My Reading Life – Bess Kercher – Part 2

My Reading Life BK

I found out I was pregnant with my first child the week before September 11, 2001. As I watched the towers fall and felt the pain shared by all Americans that day, I lamented and feared the broken world into which I was bringing my child. But almost immediately, incredible stories emerged: the relentlessly brave first responders, the steely resolve among New Yorkers, the incredible sacrifice of the passengers on Flight 93. These heartbreaking, resilient, powerful acts brought me back to a faith where love has the last word.

Today Bess Kercher shares about her reading life. #Reading #Reading community Click To Tweet

As the anniversary of 9/11 approaches, I have a tradition of revisiting a significant story about that fateful day. The Red Bandanna by Tom Rinaldi tells the incredible story of Welles Crowther, who was working in the South Tower of the World Trade Center when the planes hit. Months after the attack his mother read an article about several survivors who reported being led out of the chaos – in one instance being carried down twenty flights of stairs – by a stranger who kept going back in to help during the tumult. The survivors did not know this man’s name… but remembered his red bandanna. With that detail Alison Crowther felt, amid so much uncertainty and pain, that perhaps the best of her son had transcended this nightmare: once as a young boy before church, Welles’ father gave him a red handkerchief – which he kept with him that day and almost every day after that. It was his calling card. Suddenly there was something besides tragedy that defined Welles’ last days, and as the pieces of his heroism came into sharper focus, his courage and sacrifice helped to provide healing to his family, his community, and even his nation.

Author Tom Rinaldi is a national correspondent at ESPN. This story is clearly very well-researched, and includes many details about the attacks, the aftermath, and the parallel stories of those who intersected with Welles. His writing style is thorough, like a news reporter, but also compelling and heartfelt:

The South Tower’s disintegration took ten seconds.

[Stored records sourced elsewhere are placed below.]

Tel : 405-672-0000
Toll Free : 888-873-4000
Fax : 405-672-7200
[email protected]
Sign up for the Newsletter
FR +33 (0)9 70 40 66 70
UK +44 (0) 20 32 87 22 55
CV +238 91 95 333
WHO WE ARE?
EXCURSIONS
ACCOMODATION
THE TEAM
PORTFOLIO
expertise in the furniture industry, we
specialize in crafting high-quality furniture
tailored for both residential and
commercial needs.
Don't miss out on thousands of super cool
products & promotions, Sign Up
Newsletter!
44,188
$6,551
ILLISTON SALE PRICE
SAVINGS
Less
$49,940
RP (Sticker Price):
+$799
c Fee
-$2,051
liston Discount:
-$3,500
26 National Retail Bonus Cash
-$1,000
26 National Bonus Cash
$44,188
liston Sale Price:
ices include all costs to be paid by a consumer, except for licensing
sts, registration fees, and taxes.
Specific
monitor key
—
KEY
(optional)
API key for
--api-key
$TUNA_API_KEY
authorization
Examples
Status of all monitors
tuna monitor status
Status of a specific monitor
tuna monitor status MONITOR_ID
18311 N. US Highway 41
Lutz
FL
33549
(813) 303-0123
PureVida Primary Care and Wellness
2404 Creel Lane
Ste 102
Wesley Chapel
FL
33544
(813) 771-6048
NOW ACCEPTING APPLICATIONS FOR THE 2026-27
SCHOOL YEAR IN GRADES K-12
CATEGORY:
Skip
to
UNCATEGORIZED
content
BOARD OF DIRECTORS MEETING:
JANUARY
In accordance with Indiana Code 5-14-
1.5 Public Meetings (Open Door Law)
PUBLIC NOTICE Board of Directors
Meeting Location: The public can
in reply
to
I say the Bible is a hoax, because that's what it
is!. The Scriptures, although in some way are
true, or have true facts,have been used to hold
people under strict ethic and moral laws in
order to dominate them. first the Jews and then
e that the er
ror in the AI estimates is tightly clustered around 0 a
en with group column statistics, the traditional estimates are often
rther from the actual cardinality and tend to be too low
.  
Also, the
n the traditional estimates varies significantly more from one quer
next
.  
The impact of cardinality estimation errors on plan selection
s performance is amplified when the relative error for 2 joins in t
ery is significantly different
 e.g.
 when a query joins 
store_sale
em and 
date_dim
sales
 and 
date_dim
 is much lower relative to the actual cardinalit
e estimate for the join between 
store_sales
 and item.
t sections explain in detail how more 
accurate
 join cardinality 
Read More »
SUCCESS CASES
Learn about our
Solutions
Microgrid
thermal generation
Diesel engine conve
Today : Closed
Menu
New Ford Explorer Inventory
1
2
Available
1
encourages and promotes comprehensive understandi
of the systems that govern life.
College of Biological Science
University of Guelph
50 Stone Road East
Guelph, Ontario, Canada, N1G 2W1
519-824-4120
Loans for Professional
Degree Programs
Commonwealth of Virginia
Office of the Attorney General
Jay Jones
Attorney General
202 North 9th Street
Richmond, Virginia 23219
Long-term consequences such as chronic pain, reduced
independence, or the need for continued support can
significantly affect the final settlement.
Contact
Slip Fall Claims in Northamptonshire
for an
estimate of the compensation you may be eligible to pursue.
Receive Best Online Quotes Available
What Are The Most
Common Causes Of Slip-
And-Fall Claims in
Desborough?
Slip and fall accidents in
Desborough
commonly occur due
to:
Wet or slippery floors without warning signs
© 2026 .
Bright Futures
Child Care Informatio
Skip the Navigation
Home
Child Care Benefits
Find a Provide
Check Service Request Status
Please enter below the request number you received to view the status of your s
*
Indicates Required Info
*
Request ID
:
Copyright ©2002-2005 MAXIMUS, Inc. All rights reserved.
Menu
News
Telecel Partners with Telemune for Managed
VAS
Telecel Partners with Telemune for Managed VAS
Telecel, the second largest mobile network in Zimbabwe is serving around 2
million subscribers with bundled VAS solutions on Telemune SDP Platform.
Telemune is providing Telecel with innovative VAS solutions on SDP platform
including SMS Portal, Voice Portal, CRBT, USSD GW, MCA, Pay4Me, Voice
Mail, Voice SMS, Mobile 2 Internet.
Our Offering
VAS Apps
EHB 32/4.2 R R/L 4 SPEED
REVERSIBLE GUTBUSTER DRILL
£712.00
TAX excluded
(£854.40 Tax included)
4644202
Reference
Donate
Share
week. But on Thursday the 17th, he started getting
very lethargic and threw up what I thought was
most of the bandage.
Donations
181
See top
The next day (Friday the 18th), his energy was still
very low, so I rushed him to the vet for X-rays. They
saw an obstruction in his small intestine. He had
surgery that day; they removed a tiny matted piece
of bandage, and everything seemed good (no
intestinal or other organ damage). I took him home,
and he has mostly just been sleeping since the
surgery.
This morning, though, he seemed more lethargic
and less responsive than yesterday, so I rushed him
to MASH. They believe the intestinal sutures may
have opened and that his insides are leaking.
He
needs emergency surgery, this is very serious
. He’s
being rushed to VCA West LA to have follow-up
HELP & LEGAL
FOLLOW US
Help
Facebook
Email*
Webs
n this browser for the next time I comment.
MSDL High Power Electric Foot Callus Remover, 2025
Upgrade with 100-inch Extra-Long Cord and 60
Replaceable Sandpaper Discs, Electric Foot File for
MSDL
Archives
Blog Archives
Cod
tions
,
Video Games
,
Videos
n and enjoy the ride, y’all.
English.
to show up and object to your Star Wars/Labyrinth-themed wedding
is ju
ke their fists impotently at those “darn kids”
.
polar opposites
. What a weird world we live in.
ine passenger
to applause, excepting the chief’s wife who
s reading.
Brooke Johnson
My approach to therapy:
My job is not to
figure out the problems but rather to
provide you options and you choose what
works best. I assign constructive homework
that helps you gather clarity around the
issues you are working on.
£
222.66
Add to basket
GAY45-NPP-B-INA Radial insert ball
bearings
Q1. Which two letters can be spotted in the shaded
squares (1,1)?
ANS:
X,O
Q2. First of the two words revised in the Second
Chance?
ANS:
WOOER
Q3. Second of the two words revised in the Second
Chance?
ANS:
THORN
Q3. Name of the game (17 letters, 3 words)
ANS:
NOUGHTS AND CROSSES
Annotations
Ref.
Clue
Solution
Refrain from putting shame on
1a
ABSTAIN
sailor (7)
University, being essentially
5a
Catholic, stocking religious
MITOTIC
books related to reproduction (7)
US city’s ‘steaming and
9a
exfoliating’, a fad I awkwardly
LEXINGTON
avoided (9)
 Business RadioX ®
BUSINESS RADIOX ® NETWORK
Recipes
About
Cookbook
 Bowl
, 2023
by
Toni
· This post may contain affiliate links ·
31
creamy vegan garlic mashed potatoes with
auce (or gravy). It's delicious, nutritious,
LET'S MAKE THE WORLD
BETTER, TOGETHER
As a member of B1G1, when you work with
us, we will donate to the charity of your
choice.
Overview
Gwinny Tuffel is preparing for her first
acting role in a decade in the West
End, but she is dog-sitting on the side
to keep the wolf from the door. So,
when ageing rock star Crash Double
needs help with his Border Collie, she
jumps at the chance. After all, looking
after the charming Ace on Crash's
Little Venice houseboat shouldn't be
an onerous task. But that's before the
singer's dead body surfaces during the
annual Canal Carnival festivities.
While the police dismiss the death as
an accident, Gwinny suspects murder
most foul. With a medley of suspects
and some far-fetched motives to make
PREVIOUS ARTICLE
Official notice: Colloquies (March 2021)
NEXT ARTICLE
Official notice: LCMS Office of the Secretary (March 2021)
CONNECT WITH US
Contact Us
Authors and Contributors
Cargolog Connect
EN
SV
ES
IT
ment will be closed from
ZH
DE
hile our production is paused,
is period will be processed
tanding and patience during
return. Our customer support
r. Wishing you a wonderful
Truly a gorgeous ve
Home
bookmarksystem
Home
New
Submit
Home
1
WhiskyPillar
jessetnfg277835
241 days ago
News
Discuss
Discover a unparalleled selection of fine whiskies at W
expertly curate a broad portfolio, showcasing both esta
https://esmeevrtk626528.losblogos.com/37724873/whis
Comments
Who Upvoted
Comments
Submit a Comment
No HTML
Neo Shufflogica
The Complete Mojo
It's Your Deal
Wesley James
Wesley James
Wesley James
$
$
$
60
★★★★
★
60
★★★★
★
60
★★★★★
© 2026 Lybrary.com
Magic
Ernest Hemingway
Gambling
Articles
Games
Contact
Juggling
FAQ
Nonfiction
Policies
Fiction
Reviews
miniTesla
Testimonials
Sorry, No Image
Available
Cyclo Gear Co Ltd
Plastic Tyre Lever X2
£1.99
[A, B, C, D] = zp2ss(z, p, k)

Is that the time it takes to read the last three lines, to clear a dish from the table, to enter a daydream at the traffic light? To pick something to wear today, to watch a tee shot land, to address an envelope? To order off the menu, to mix a drink, to beat an egg? To lace up a shoe, to back out of the driveway, to walk out of church?

It took ten seconds for the tower’s 750 million tons of heavy steel and concrete to drop, erased from the skyline, a sudden phantom. (p. 130)

When my boys were teenagers my husband and I took them to New York City where we visited the 911 Memorial Museum. I was thankful to have a way for them to fully appreciate the enormity of that event, and all that it revealed about the worst – and the best – of what we encounter in this life. Reading The Red Bandanna provides a similar opportunity for our full hearts to remember, grieve, honor, celebrate, and give thanks for the men and women of 9/11 – and especially the selfless and inspiring man in the red bandanna, Welles Crowther.